Young Thug’s “Beautiful Thugger Girls”, an Innovative Euphony Displaying Unparalleled Versatility
That is a review score that will most likely catch many readers off guard, and understandably so; I, myself, was quite surprised at just how much I enjoyed this project. For quite some time, I had been a Young Thug denier, dismissively categorizing his music within the realm of bass drops and mumble rap that lacks true substance. I wrote him off as just another rapper from Atlanta, now often referred to as the hotbed of hiphop, and for that I must apologize. To put it simply, and as much as this pains me to say, I was very wrong. Whether he’s Young Thug, Jeffrey, Thugger, or whatever moniker he chooses that day, the conclusion will always be the same:
Young Thug is more than a rapper… he is an artist.
The impetus for this revelation cannot be mistaken: Young Thug’s most recent release, Beautiful Thugger Girls, is strong top to bottom and features an originality in sound and genre that cannot be found anywhere else right now. My curiosity was first piqued by the album cover, which features Thugger in a somewhat introspective pose holding an acoustic guitar… Young Thug? With an acoustic guitar? Exactly! I knew I had to listen. Cynically, yet with subtle excitement, I began my journey…

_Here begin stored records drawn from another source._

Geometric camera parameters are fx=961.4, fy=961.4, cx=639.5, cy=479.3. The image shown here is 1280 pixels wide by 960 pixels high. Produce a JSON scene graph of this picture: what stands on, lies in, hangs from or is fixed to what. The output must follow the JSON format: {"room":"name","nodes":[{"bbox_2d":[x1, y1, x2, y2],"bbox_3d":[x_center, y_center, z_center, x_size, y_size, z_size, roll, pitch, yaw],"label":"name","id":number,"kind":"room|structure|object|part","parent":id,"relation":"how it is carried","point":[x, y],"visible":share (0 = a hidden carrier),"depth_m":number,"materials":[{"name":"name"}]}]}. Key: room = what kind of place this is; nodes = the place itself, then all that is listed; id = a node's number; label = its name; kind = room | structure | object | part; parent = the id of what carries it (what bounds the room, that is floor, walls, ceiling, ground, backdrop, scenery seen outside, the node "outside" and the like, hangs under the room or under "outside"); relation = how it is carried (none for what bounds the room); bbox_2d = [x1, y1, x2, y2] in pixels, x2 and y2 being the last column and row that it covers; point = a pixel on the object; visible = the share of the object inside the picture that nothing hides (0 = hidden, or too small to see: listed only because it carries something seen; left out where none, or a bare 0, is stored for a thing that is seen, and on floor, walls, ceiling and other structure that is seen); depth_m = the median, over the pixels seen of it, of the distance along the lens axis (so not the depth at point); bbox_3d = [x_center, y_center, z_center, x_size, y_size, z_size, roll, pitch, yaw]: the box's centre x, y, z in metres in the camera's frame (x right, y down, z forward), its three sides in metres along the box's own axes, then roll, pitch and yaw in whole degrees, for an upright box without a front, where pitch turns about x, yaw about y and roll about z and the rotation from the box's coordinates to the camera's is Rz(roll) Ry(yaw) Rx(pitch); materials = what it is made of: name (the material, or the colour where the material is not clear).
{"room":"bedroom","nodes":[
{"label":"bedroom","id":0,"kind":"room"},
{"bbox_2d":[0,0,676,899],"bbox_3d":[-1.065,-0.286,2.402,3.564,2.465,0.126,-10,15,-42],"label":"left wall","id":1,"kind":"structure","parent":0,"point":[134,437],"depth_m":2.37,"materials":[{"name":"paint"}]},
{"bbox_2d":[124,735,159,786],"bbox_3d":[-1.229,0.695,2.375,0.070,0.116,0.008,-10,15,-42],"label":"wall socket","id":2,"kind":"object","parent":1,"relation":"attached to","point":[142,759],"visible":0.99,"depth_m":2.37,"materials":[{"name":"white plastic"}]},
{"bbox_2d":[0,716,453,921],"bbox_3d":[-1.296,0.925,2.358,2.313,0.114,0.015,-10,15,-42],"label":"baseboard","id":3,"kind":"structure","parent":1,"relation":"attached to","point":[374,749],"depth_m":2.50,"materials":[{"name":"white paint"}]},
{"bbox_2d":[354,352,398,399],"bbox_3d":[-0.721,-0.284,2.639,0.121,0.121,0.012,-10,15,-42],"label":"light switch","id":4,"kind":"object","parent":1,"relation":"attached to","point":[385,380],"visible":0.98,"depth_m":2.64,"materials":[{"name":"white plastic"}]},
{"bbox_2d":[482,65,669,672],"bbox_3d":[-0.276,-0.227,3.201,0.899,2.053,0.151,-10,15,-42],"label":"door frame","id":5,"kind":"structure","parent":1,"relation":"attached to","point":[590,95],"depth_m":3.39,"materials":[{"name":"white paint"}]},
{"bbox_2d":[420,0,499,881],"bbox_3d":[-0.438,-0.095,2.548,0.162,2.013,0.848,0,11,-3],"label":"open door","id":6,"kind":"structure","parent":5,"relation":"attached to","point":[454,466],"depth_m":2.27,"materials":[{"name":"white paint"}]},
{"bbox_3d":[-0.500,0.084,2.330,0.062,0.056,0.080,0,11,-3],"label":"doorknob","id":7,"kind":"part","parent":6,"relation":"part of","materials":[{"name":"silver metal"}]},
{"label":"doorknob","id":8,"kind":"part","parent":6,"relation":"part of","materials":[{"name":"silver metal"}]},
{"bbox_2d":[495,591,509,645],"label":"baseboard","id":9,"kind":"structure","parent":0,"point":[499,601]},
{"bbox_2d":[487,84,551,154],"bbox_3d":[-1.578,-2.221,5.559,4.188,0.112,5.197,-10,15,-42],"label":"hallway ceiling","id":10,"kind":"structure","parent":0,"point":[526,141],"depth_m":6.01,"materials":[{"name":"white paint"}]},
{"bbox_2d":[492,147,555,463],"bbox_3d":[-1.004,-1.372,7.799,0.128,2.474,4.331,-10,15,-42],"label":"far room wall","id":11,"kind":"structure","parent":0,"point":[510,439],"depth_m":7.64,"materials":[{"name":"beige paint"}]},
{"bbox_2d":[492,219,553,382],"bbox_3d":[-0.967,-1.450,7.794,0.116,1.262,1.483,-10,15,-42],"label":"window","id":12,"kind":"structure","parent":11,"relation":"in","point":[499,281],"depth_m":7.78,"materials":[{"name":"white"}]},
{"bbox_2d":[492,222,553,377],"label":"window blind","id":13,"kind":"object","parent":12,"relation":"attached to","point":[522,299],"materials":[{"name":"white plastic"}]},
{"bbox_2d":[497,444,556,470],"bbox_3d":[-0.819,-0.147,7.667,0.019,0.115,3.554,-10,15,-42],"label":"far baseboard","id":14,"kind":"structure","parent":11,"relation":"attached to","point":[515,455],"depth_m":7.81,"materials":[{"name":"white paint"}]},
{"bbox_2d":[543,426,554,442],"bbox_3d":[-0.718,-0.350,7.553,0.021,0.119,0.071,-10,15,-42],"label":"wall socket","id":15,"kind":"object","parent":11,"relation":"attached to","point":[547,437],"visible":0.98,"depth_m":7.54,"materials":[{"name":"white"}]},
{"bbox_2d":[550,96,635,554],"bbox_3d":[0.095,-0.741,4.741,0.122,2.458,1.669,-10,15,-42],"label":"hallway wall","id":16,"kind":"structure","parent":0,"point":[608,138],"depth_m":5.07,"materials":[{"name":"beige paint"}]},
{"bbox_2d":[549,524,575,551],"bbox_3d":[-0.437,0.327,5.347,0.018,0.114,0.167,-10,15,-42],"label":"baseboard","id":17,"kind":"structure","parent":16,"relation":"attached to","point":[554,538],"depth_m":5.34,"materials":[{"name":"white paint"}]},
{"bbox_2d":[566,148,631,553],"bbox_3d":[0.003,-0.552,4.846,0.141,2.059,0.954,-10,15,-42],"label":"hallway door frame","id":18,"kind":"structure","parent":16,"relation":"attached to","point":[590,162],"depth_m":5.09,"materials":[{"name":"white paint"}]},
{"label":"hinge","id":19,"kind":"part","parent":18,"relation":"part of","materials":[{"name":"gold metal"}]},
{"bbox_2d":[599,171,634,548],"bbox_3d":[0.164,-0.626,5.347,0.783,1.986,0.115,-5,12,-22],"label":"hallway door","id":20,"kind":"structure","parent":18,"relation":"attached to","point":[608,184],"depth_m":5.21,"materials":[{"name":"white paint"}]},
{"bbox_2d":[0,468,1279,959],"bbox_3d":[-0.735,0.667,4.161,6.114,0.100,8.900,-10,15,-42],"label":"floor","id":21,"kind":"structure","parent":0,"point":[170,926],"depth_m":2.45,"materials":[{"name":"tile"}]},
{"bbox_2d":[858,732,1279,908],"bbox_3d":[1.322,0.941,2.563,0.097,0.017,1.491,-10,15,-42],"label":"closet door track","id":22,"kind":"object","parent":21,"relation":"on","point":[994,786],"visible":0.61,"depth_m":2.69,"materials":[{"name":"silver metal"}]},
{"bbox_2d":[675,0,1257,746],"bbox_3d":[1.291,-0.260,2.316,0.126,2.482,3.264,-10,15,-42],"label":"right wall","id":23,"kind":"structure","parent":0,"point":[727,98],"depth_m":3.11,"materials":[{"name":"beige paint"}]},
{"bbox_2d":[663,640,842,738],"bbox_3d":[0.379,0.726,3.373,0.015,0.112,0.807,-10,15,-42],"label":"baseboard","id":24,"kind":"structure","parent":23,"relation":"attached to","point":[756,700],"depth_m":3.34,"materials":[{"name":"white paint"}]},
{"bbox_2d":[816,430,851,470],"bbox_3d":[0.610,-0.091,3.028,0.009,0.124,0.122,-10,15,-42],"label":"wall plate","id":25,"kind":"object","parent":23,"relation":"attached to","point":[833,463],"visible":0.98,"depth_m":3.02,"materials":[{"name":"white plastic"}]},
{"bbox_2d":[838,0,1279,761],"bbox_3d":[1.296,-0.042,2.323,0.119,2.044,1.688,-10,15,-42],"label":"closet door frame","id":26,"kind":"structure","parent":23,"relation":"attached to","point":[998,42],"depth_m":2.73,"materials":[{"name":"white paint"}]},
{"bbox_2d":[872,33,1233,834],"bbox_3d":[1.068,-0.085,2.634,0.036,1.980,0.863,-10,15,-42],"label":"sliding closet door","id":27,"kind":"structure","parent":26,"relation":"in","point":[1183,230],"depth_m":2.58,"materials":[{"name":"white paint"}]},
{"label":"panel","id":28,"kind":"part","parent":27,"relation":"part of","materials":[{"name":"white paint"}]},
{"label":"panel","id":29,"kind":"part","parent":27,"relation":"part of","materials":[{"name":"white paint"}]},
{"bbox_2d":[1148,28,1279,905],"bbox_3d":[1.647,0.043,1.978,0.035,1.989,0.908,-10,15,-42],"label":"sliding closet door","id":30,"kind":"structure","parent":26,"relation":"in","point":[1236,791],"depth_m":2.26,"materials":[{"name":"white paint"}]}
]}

From the get-go, the project exudes the symphony of genre–hip-hop, r&b, rap, soul, even country(!!)–that come to define it. “Family Don’t Matter”, the opening song, displays Young Thugs surprisingly pleasant, if a little gruff, singing voice, followed by the slow tempo beat and smooth bars that have defined his career thus far. The song also features some of that previously mentioned country influence in the form of two, now infamous, scats, which consist of Young Thug yelling “Yeehaw!” as well as “Country Billie made a couple Millie”, the latter of which also alludes to Millie Go Lightly, the London based singer who provides the serene vocals found on both this track and another one of the album’s best, my personal favorite, “She Wanna Party”.

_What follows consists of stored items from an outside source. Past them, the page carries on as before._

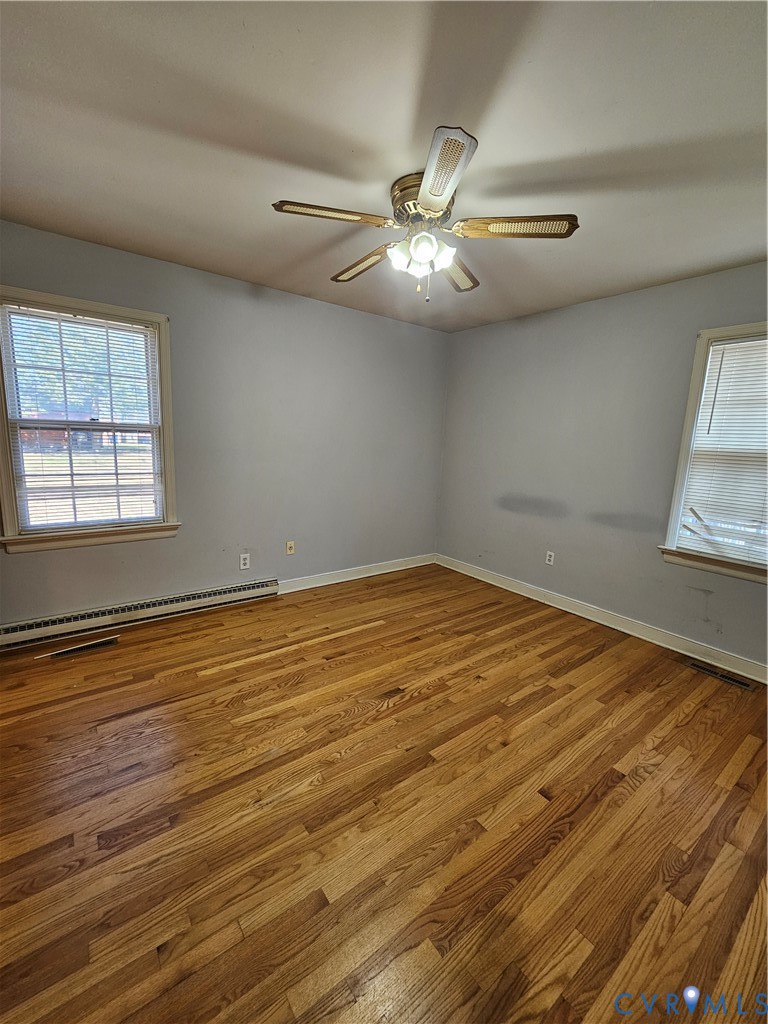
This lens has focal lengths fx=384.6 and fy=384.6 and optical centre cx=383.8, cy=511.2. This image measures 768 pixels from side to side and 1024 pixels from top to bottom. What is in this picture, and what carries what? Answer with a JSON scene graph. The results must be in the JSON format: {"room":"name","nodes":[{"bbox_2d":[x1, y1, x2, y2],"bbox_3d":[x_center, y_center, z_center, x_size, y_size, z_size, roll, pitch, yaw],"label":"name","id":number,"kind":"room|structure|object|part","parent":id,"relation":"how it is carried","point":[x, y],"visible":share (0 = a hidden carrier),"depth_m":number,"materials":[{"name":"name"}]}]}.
{"room":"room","nodes":[
{"label":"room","id":0,"kind":"room"},
{"bbox_2d":[0,220,449,631],"bbox_3d":[-1.070,-0.498,3.124,4.249,2.488,0.157,-5,13,-37],"label":"left wall","id":1,"kind":"structure","parent":0,"point":[174,547],"depth_m":3.03,"materials":[{"name":"grey paint"}]},
{"bbox_2d":[0,287,179,554],"bbox_3d":[-1.889,-0.536,2.476,0.987,1.489,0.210,-5,13,-37],"label":"left window","id":2,"kind":"structure","parent":1,"relation":"in","point":[5,485],"depth_m":2.45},
{"bbox_2d":[1,303,162,534],"bbox_3d":[-1.871,-0.550,2.446,0.785,1.302,0.040,-5,13,-37],"label":"window blind","id":3,"kind":"object","parent":2,"relation":"attached to","point":[60,319],"visible":0.97,"depth_m":2.42,"materials":[{"name":"white plastic"}]},
{"bbox_2d":[0,578,278,650],"bbox_3d":[-1.701,0.711,2.773,1.871,0.134,0.070,-5,13,-37],"label":"baseboard heater","id":4,"kind":"object","parent":1,"relation":"attached to","point":[262,586],"visible":0.99,"depth_m":2.67,"materials":[{"name":"white metal"}]},
{"bbox_2d":[239,553,250,569],"bbox_3d":[-1.130,0.405,3.120,0.074,0.120,0.009,-5,13,-37],"label":"wall socket","id":5,"kind":"object","parent":1,"relation":"attached to","point":[247,562],"visible":0.99,"depth_m":3.12,"materials":[{"name":"white plastic"}]},
{"bbox_2d":[285,541,294,554],"bbox_3d":[-0.818,0.318,3.356,0.071,0.115,0.017,-5,13,-37],"label":"wall socket","id":6,"kind":"object","parent":1,"relation":"attached to","point":[290,545],"visible":0.99,"depth_m":3.36,"materials":[{"name":"beige plastic"}]},
{"bbox_2d":[277,553,435,593],"bbox_3d":[-0.177,0.599,3.888,1.949,0.105,0.017,-5,13,-37],"label":"baseboard","id":7,"kind":"structure","parent":1,"relation":"attached to","point":[344,579],"depth_m":3.77,"materials":[{"name":"white paint"}]},
{"bbox_2d":[0,563,767,1023],"bbox_3d":[0.045,1.124,1.677,4.504,0.111,4.183,-5,13,-37],"label":"floor","id":8,"kind":"structure","parent":0,"point":[596,661],"depth_m":1.40,"materials":[{"name":"brown wood"}]},
{"bbox_2d":[38,635,119,659],"bbox_3d":[-1.898,0.852,2.410,0.394,0.007,0.109,-5,13,-37],"label":"floor vent","id":9,"kind":"object","parent":8,"relation":"in","point":[66,650],"visible":0.97,"depth_m":2.40,"materials":[{"name":"metal"}]},
{"bbox_2d":[684,658,753,690],"bbox_3d":[2.087,1.016,2.409,0.114,0.007,0.333,-5,13,-37],"label":"floor vent","id":10,"kind":"object","parent":8,"relation":"in","point":[733,680],"visible":0.97,"depth_m":2.40,"materials":[{"name":"metal"}]},
{"bbox_2d":[0,0,767,332],"bbox_3d":[0.140,-1.422,1.412,4.430,0.114,4.036,-5,13,-37],"label":"ceiling","id":11,"kind":"structure","parent":0,"point":[587,138],"depth_m":1.39,"materials":[{"name":"white paint"}]},
{"bbox_2d":[270,123,578,302],"bbox_3d":[0.156,-1.208,1.781,1.252,0.468,1.243,-5,13,-37],"label":"ceiling fan","id":12,"kind":"object","parent":11,"relation":"attached to","point":[425,192],"visible":0.99,"depth_m":1.66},
{"bbox_3d":[-0.220,-1.202,1.574,0.450,0.035,0.268,-5,13,-37],"label":"blade","id":13,"kind":"part","parent":12,"relation":"part of","materials":[{"name":"brown wood"}]},
{"bbox_3d":[-0.103,-1.249,1.948,0.199,0.048,0.526,-5,13,-37],"label":"blade","id":14,"kind":"part","parent":12,"relation":"part of","materials":[{"name":"brown wood"}]},
{"bbox_3d":[0.069,-1.126,1.711,0.108,0.110,0.106,-5,13,-37],"label":"shade","id":15,"kind":"part","parent":12,"relation":"part of","materials":[{"name":"white glass"}]},
{"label":"shades","id":16,"kind":"part","parent":12,"relation":"part of","materials":[{"name":"white glass"}]},
{"bbox_3d":[0.178,-1.325,1.701,0.256,0.151,0.276,-5,13,-37],"label":"motor housing","id":17,"kind":"part","parent":12,"relation":"part of","materials":[{"name":"metal"}]},
{"bbox_3d":[0.160,-1.117,1.646,0.099,0.113,0.096,-5,13,-37],"label":"shade","id":18,"kind":"part","parent":12,"relation":"part of","materials":[{"name":"white glass"}]},
{"bbox_3d":[0.248,-1.117,1.687,0.102,0.108,0.099,-5,13,-37],"label":"shade","id":19,"kind":"part","parent":12,"relation":"part of","materials":[{"name":"white glass"}]},
{"bbox_3d":[0.176,-1.144,1.337,0.306,0.031,0.432,-5,13,-37],"label":"blade","id":20,"kind":"part","parent":12,"relation":"part of","materials":[{"name":"brown wood"}]},
{"bbox_3d":[0.360,-1.243,2.009,0.452,0.043,0.348,-5,13,-37],"label":"blade","id":21,"kind":"part","parent":12,"relation":"part of","materials":[{"name":"wood"}]},
{"bbox_3d":[0.549,-1.187,1.613,0.350,0.036,0.378,-5,13,-37],"label":"blade","id":22,"kind":"part","parent":12,"relation":"part of","materials":[{"name":"wood"}]},
{"bbox_2d":[436,259,767,673],"bbox_3d":[1.877,-0.324,2.838,0.156,2.466,3.937,-5,13,-37],"label":"right wall","id":23,"kind":"structure","parent":0,"point":[482,330],"depth_m":2.99,"materials":[{"name":"grey paint"}]},
{"bbox_2d":[545,550,554,565],"bbox_3d":[1.446,0.408,3.358,0.008,0.115,0.071,-5,13,-37],"label":"wall socket","id":24,"kind":"object","parent":23,"relation":"attached to","point":[549,562],"visible":0.99,"depth_m":3.35,"materials":[{"name":"white plastic"}]},
{"bbox_2d":[434,553,767,683],"bbox_3d":[1.760,0.841,3.017,0.017,0.107,3.774,-5,13,-37],"label":"baseboard","id":25,"kind":"structure","parent":23,"relation":"attached to","point":[604,622],"depth_m":2.91,"materials":[{"name":"white paint"}]},
{"bbox_2d":[659,322,767,583],"bbox_3d":[2.310,-0.330,2.224,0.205,1.494,1.021,-5,13,-37],"label":"right window","id":26,"kind":"structure","parent":23,"relation":"in","point":[701,349],"depth_m":2.47,"materials":[{"name":"white"}]},
{"bbox_2d":[677,336,767,567],"bbox_3d":[2.276,-0.342,2.233,0.047,1.320,0.817,-5,13,-37],"label":"window blind","id":27,"kind":"object","parent":26,"relation":"attached to","point":[733,345],"visible":0.98,"depth_m":2.39,"materials":[{"name":"white plastic"}]}
]}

The album progresses with a bit of a lull, but only when compared to the remarkable opening and closing of the project, although aided by “Relationship”, perhaps the most popular song to come from the album and one featuring fellow Atlanta-based artist and and current big gun, Future. This is then followed by another track with an Atlantan collaboration, Quavo of Migos, a song featuring an interesting backing, acoustic based pick pattern and a song that overall works well but pales in comparison to the handful of truly great songs this album boasts.
The apex of this work, however, comes in the form of the song that, after ten tracks of foot-tapping and slow persuasion, fully hammered home my conversion to Beautiful Thugger Girl (Guy?) membership…

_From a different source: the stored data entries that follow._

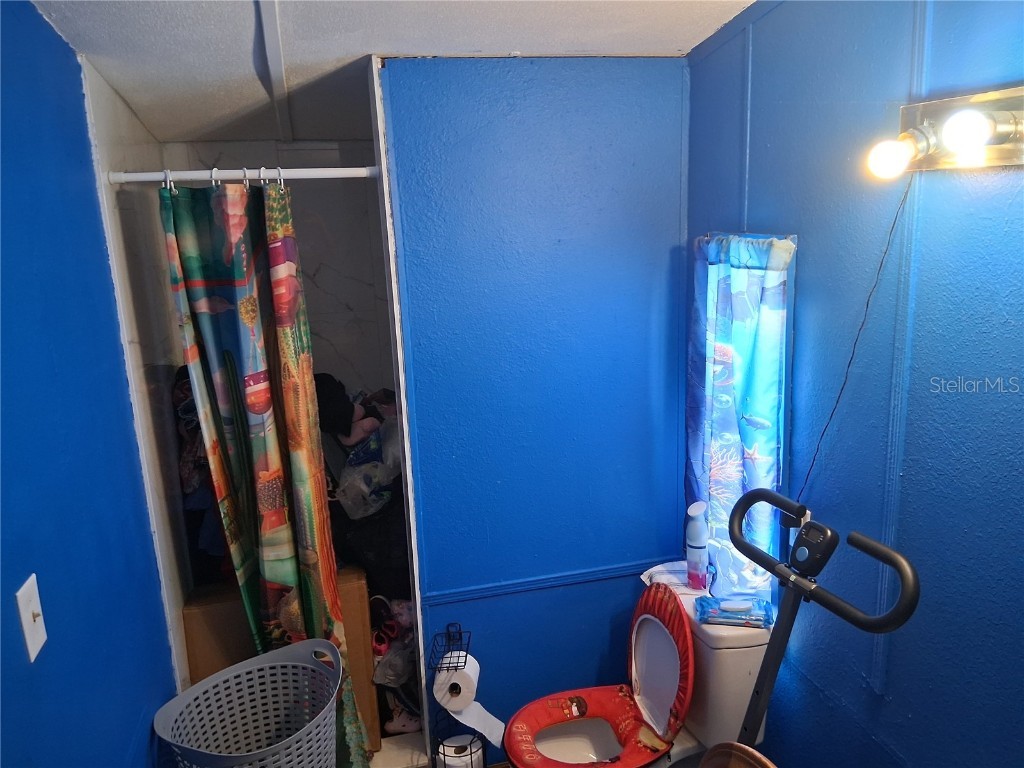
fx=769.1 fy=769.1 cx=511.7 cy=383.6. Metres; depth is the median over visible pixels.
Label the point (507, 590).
chair rail
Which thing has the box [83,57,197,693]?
shower side wall
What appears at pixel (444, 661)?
toilet paper roll
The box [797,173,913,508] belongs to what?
power cord
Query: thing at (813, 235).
right wall
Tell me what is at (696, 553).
aerosol can
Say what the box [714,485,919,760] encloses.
exercise bike
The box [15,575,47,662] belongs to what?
light switch
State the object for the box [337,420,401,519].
plastic bag
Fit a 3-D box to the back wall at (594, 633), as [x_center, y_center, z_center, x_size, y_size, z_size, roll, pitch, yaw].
[0.121,0.090,2.433,0.922,2.359,0.115,-5,13,-13]
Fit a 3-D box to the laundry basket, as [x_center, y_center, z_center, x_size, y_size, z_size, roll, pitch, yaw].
[-0.639,1.038,2.008,0.445,0.538,0.481,6,15,32]
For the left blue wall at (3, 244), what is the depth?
1.57 m
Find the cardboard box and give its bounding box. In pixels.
[177,573,381,756]
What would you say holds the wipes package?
on the toilet
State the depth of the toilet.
2.16 m
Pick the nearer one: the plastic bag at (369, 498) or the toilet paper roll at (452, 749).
the toilet paper roll at (452, 749)
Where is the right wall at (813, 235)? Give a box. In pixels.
[683,0,1023,767]
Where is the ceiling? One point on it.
(507, 41)
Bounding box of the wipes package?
[696,595,772,627]
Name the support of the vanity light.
attached to the right wall at (813, 235)
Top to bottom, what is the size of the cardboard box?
0.643 m
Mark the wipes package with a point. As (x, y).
(726, 618)
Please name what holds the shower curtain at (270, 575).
hanging from the shower rod
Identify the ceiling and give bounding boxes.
[27,0,753,147]
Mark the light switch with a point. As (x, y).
(37, 618)
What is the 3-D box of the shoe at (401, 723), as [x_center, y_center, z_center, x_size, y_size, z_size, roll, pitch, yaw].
[-0.371,1.161,2.673,0.238,0.086,0.078,-2,12,1]
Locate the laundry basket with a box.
[152,636,344,767]
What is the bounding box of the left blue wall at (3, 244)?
[0,0,179,767]
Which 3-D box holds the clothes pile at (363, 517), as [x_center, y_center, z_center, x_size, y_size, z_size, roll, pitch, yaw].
[-0.580,0.407,2.808,0.670,0.889,0.684,-5,13,-13]
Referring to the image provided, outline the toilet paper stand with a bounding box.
[427,621,487,767]
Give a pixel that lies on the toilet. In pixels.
(575, 734)
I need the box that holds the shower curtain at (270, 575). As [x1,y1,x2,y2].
[159,170,371,767]
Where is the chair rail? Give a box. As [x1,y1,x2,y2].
[421,557,673,605]
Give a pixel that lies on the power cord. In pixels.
(868, 302)
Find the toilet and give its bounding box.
[500,570,773,767]
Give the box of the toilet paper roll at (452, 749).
[436,733,483,767]
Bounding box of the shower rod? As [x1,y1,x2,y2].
[106,164,382,183]
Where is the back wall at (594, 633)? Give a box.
[379,52,690,754]
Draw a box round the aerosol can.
[685,500,709,591]
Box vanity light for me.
[865,87,1023,178]
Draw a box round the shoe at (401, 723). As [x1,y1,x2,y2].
[385,703,421,734]
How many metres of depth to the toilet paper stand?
2.28 m
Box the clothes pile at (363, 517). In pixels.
[313,380,406,606]
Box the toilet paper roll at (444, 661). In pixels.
[432,651,480,710]
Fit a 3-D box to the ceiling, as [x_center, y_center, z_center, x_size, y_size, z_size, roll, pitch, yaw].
[-0.070,-0.811,1.395,2.072,0.121,3.466,-5,13,-13]
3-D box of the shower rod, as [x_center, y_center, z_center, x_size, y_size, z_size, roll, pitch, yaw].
[-0.700,-0.564,2.070,0.721,0.046,0.048,-5,13,-13]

“Me or Us”, the 11th track, is one of the most beautiful songs I have ever heard and a monument to all things Young Thug. He sings and he spits softly over the slow, wave-like movements of a few acoustic chords and some basic drums. This, to me, should be a message to all rapper’s, no, actually, all artists, in this contemporary musical world that continues to find itself leaning on the crutch of production.
The song works at the level of does not because of a fat background beat, those filled with 808s and booming bass underscores, nor high levels of autotune or vocal distortion but instead, it works through that sacred, yet lost, art: simplicity. Sometimes, less truly is more, and it is this nice change of pace when set against the backdrop the other, more confirmative tracks set, one of the not unwelcome complex and nuanced elements pervasive within hip-hop and rap today, that allows for all of Young Thug’s talent and, dare I say, emotion, to shine gloriously through.
This is not to say that the high levels of nuance and complexity within production or beat-making, features that have come to be the standard in the umbrella genre of rap and beyond today, are in anyway detrimental or unwelcome.
Music will continue to live, breathe, and evolve as society and technology, with its increasingly large role in the creation of music, does, and this should be embraced. It seems like not long ago that the entire genre of EDM was dismissed by musical purists, yet now, it would appear to be on the forefront of the musical meta moving forward. That being said, Young Thug’s project displays some of the best elements from many sources, creating a wholly original blend of genre, sound, and features from contemporary rap/hip-hop and those prior, and from one former doubter turned Thugger fan, I would encourage anyone who has not already to listen… you might just be surprised.